We were compelled to try it, and it didn’t work. In October 2012, the European Court of Human Rights ruled that Hungary had to open up the gates of refugee camps and give asylum seekers the right to walk freely. The camp should provide shelter but should not be a place of detention. It was a nice idea in theory, but in practice it defied common sense.
That 2012 Strasbourg ruling was based on two incidents. One case involved two siblings from Iraq who filed asylum requests after entering Hungary illegally. The other case concerned a Palestinian asylum seeker, who presented fake documents to the authorities. Back then, it would have been difficult to imagine the circumstances under which most migrants have entered Hungary in the recent crisis. Most of them enter the country illegally, but they have no reason to do so because once they’ve reached the border of Hungary, which is an external border of the Schengen Area, they are coming from safe countries, EU member states, or member state candidate countries.
In other words, Hungary is not a front-line country. Once the said asylum seeker has reached Hungary, he or she has already traveled through other countries where the request for refugee status should have been made.

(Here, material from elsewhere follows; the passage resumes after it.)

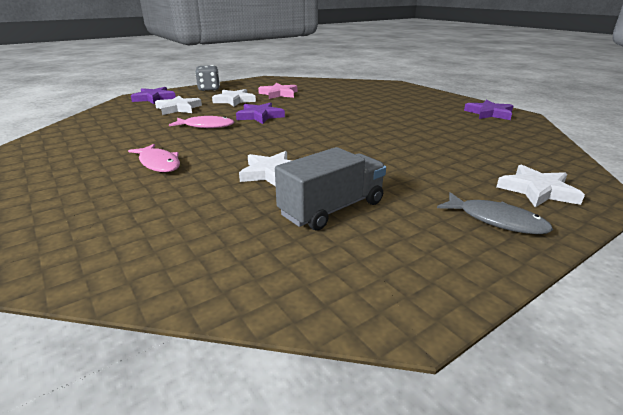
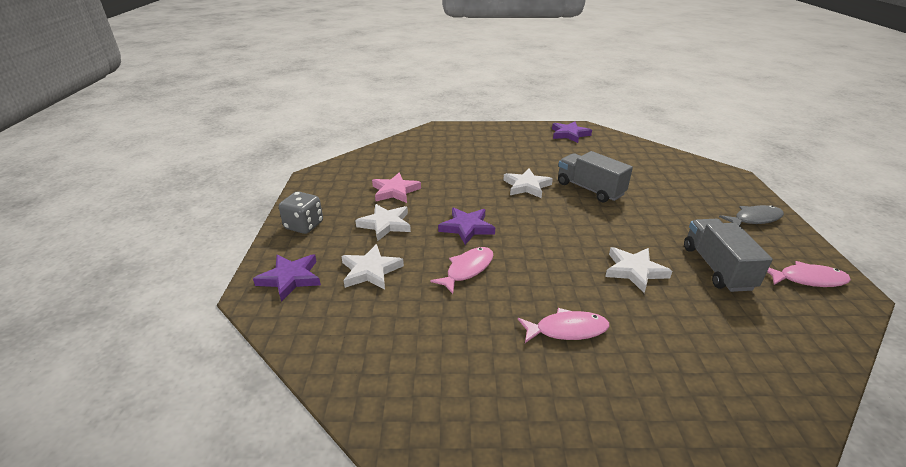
camera: 55 degrees left, 5 degrees up
(389, 271) = (808, 279): none -> pink fish
(393, 136) = (589, 189): none -> grey truck
(537, 190) = (719, 188): white star -> white star (527, 186)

The ECHR’s 2012 decision essentially said that Hungary cannot close the refugee camp gates. One of the results of that ruling is that because of the freedom of movement within the Schengen zone, migrants who have entered Hungary and requested asylum – more often than not coming from safe countries, entering illegally, and presenting fake papers – were then free to leave Hungary and travel on to other European countries before their case was closed.
That, according to international law, is completely illegal because freedom of movement within the Schengen zone only applies to the people who have a clear legal status. Technically speaking, Hungarian authorities should prevent these migrants from leaving the country until their legal status is clarified, but that’s practically impossible if we are not allowed to close the gates of the refugee camps.
Each year, as many as 1 to 1.5 million migrants enter the system with a request for status. Ruling fairly on each case, especially when many have presented false identification or none at all, takes time. Hungary has provided the necessary shelter in refugee camps, but asylum claims cannot be decided overnight.
Consider also the security dimension. Since the 2012 rulings, Europe has had its worst nightmare come true. We know for a fact that the Islamic State has exploited this weakness in the immigration system to move radical militants across borders. We also have seen many incidents of smaller crimes by people whose asylum claims and background checks had not cleared.
With that in mind, Hungary has decided to pursue a different approach. The Ministry of Interior is working on a legal solution to close the gates of the refugee camps for those migrants whose case is still under consideration. It’s not an easy decision. We’ll take criticism for supposedly not defending the rights of asylum seekers, but the freedom of movement in Europe and the security of our citizens is a higher priority.
Closing the refugee centers is not the ideal solution. A better solution would be, as Hungary has proposed, for Europe to establish safe refugee camps outside the borders of the EU. Only those people who have been granted asylum would then be allowed to enter. Unfortunately, Europe has not yet endorsed this solution. So we’ll have to act on our own until then.
“We know that the migrants are also victims: victims of the people smugglers; victims of European politicians who promise admission and invitation; and victims of their own illusions,” Prime Minister Orbán emphasized in the same speech. “We understand them, but we cannot yield to their demands, and we cannot let them into Europe.” The freedom and security of our citizens and legal residents must come first.